Congo and Cameroun, Bolivia of the heart. Thoughts gleaned in the global south. Love affair with language. Can rootedness be non-geographical?

Archive for July 13, 2014

Little Sneakers Slung over a Sagging Electrical Line

Yesterday.  How will I ever forget?  I want to forget, and yet, I don’t.  It’s burned on my heart forever, I hope.  With my friend, the same one I’ve been writing about here for awhile, we took a walk together through the “neighborhood” and she pointed out the “homes” of our children to me, by name.

The narrow roads were unpaved, just mud and heaps of garbage.  The stench of human urine and feces was strong enough to be oppressive.  S. explained to me that the dwellings have no plumbing, and no electricity, that the tiny dark rented rooms where our children live are usually so small that not even one little table and chair can fit, and that sometimes up to eleven people live in this windowless cell together.  I asked, “What about a kitchen?” “No kitchen”, she replied.  “The families don’t prepare their food.  When hungry, they walk out and they buy a bottle of soda, or a pack of cheap biscuits, or, look (gesturing down the road), in that spot one can buy a paperful of fried chicken, for only a little bit of money.”

With sadness in her brown eyes she paused a moment, looking into mine.  “These children get nothing but junk food.”

She pointed above us, in the intersection of four rutted dirt lanes.

Two pairs of dirty, worn-out canvas shoes hung suspended over the sagging electrical lines.

“You know what that means, right?”

Feeling a little foolish, I replied honestly to my friend, “No.  I don’t have any idea.  What does that mean?”

“It’s the current signal, meaning that in this place, drugs are sold.”

“Oh.  What kind of drugs?”

“Cocaine and yellow glue.”

________        __________

 

 

In my less sanguine moments, in all my moments, really, I don’t believe I have what it takes to be involved in this kind of ministry.
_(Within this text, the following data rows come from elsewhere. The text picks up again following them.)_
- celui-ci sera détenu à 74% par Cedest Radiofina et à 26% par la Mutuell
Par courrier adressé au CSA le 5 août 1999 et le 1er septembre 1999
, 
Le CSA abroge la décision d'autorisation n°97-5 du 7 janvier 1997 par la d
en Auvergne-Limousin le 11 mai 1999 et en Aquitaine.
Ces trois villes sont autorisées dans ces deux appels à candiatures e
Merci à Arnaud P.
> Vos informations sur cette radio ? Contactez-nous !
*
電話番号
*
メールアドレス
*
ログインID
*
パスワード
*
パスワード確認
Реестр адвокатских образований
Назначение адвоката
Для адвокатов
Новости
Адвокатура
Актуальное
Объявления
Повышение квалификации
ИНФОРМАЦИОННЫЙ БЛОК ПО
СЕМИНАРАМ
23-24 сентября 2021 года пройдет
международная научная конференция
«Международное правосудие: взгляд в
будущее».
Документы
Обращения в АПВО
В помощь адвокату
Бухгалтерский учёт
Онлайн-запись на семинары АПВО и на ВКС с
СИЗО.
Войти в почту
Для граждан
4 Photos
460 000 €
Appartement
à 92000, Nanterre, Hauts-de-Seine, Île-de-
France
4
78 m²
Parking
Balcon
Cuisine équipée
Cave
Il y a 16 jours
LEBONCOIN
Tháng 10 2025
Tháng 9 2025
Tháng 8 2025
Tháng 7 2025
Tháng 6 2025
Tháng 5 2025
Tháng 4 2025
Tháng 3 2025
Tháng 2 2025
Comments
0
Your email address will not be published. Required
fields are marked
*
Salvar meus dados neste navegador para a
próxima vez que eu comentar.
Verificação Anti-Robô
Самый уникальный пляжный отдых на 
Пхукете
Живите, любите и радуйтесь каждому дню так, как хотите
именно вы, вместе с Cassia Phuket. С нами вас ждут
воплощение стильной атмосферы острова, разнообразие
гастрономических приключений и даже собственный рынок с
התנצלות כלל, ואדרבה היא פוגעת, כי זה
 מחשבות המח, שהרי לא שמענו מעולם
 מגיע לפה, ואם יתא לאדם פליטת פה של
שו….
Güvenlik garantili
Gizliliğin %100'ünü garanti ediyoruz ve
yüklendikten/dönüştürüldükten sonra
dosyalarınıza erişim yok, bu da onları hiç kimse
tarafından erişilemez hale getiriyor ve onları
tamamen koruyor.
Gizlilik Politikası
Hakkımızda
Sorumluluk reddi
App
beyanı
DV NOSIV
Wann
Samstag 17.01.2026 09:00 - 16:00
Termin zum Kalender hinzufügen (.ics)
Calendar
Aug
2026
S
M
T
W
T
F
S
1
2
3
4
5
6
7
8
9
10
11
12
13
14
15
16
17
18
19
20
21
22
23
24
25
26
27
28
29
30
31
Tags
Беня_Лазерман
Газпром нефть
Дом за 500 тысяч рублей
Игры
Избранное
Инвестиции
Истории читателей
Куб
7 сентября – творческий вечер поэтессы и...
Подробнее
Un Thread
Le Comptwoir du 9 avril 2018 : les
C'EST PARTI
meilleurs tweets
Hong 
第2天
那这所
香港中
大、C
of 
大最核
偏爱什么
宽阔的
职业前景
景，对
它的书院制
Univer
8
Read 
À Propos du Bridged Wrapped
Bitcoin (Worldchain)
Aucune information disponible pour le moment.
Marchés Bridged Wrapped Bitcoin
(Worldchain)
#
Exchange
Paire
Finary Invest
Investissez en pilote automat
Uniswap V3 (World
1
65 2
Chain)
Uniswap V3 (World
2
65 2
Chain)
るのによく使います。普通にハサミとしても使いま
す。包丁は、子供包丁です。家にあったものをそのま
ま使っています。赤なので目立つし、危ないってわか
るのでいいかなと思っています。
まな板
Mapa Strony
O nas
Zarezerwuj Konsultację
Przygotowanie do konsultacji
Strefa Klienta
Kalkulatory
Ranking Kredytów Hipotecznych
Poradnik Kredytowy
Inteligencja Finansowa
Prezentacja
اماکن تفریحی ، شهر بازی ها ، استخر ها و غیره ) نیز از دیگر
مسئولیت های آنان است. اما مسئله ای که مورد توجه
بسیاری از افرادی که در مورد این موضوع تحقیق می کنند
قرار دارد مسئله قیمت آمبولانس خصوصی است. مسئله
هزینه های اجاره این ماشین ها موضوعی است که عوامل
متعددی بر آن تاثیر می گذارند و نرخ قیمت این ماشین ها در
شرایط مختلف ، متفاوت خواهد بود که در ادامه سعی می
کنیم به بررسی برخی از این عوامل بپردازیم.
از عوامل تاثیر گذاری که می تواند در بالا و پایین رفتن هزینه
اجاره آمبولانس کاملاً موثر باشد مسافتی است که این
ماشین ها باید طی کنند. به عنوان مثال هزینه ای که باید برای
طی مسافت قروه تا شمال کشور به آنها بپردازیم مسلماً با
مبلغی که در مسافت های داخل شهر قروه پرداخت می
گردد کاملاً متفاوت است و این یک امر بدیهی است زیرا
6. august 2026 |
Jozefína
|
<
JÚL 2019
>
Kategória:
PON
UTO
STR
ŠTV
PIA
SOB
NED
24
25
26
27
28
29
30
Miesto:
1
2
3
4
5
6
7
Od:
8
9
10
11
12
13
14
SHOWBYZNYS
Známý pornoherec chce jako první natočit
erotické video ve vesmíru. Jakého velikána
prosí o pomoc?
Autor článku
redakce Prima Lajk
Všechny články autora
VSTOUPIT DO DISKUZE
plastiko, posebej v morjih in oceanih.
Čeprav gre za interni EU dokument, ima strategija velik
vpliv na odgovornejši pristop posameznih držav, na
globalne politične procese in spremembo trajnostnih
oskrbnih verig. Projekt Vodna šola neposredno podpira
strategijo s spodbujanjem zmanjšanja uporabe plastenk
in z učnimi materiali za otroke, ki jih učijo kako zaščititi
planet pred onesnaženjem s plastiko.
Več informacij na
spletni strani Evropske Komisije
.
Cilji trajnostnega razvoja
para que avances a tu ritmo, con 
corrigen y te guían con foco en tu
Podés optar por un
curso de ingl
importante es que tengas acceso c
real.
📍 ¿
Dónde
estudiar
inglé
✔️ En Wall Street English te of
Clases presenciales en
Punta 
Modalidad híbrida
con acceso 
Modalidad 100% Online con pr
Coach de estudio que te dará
Last night I could not sleep.  Now, I need to tighten up my spiritual armour, raise high my SHIELD of faith, tighten my HELMET of God’s salvation!  I KNOW God has the strength to help me and my sisters and brothers who are working with and on behalf of these 57 children.  I KNOW that even though I personally have NO SPIRITUAL AND EMOTIONAL RESOURCES to confront this kind of evil, oppression of women and children, and powerful systemized corruption, this kind of a spiritual BATTLE, God does.

God does.

And, we have prayer, together, in the Body of Christ.